Fog relieves moisture stress characteristic of canopies at such heights related to challenges of water conduction from the roots to uppermost leaves (for the physiological and hydraulic implications, see Givnish et al. 2014; Koch et al. 2004, 2015; Klein et al. 2015). Nevertheless, the morphology and anatomy of leaves near the bottom of trees (large, expanded) are dramatically different from those near the top (small, scale-like), attributable mainly to reduced turgor (water potential) with height (Koch et al. 2004). These differences, in turn, affect many processes, including photosynthesis. In other words, the leaves have substantially different ecophysiology and effectively live in dramatically different environments.

Older coastal redwoods typically have a complicated canopy structure marked by ‘reiterations’ (multiple trunks arising when the main axis breaks in storms and sprouts new trunks). Multiple fusions also occur among branches and from trunk-to-trunk and branch-to-trunk from branch-to-branch; such fusions can themselves resprout (as do fallen branches or trunks on the ground) with each reiterated trunk supporting its own branch system. Remarkably, even non-fused and completely severed branches lodged in the crown can remain alive and resprout (see Figs. 7.2 and 7.3 and Noss 2000). This aerial scaffold in turn supports a complex community of epiphytes, including microorganisms, lichens, bryophytes, and vascular plants, as well as animals (Noss 2000; Williams and Sillett 2007). The base of the tree also provides a complex habitat for multiple organisms, as does dead wood on the forest floor. In short, clearly the coastal redwood is the epitome of an organism that both shapes and is itself dramatically shaped by its environment.

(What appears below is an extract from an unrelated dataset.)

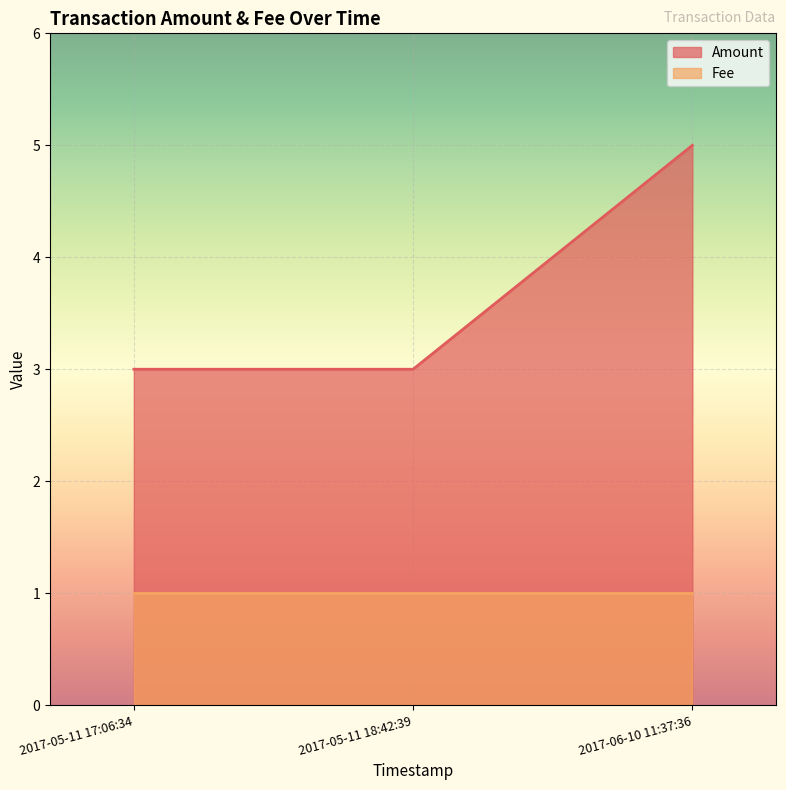

What is the maximum value shown in the chart?

5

Finally, it is noteworthy that organisms can differ in phenotype for reasons beyond both conventional genetics and environment. This random component of variation is known as noise (Lewontin 2000; Griffiths et al. 2015). For example, the number of eye facets in Drosophila is typically different between the left and right eye. As the eyes of the same individual are genetically the same and their environments are effectively identical, such differences almost certainly result from stochasticity operating at the molecular level during ontogeny. Even clonal bacterial cells growing in homogeneous (shake-culture) conditions display nongenetic individuality attributable to fluctuation of key molecules in such low quantities that they are subject to statistical variation (Spudich and Koshland 1976; Avery 2006).

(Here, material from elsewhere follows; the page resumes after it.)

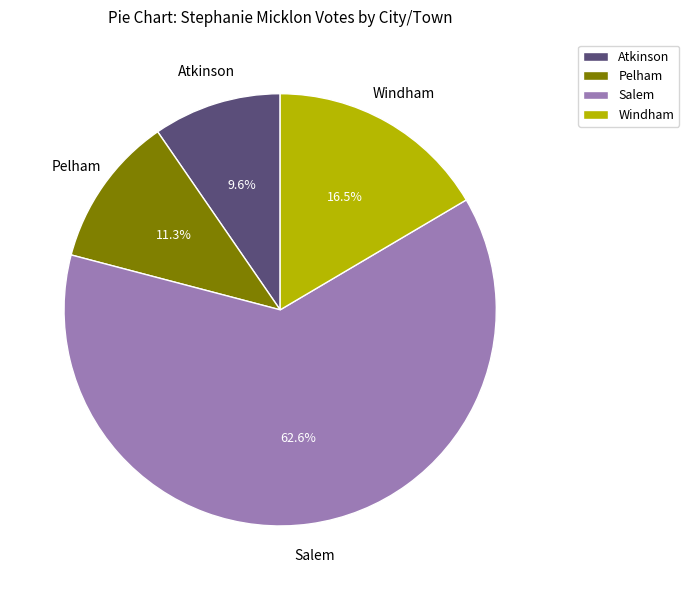

What percentage is the Pelham slice, to the nearest percent?

11%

The phenomenon is typically referred to as “phenotypic heterogeneity” in bacteriology (Ackermann 2015). In fact, noise arises from stochastic events both extrinsic and intrinsic to a given cell (Elowitz et al. 2002). Although it has been recognized for decades, only relatively recently has the far-reaching impact of noise and stochasticity become more fully appreciated. This is attributable to expanding interest in epigenetics and the rapidly advancing technology to dissect genetic and metabolic circuits, often at the level of individual molecules in living cells, (e.g., Losick and Desplan 2008; Eldar and Elowitz 2010). We discuss several examples and implications in the ensuing sections. It should further be noted that, notwithstanding the vagaries and versatility imposed by noise and the environment, ontogeny can be strongly genetically driven and adaptive. For example, Holeski et al. (2009) show in a common garden experiment with ramets propagated from the top, middle, and bottom of cottonwood trees that resistance to aphids is significantly higher in the top than bottom, i.e., that it is genetically programmed and not a function of environmental factors that vary with height such as sunlight or water relations.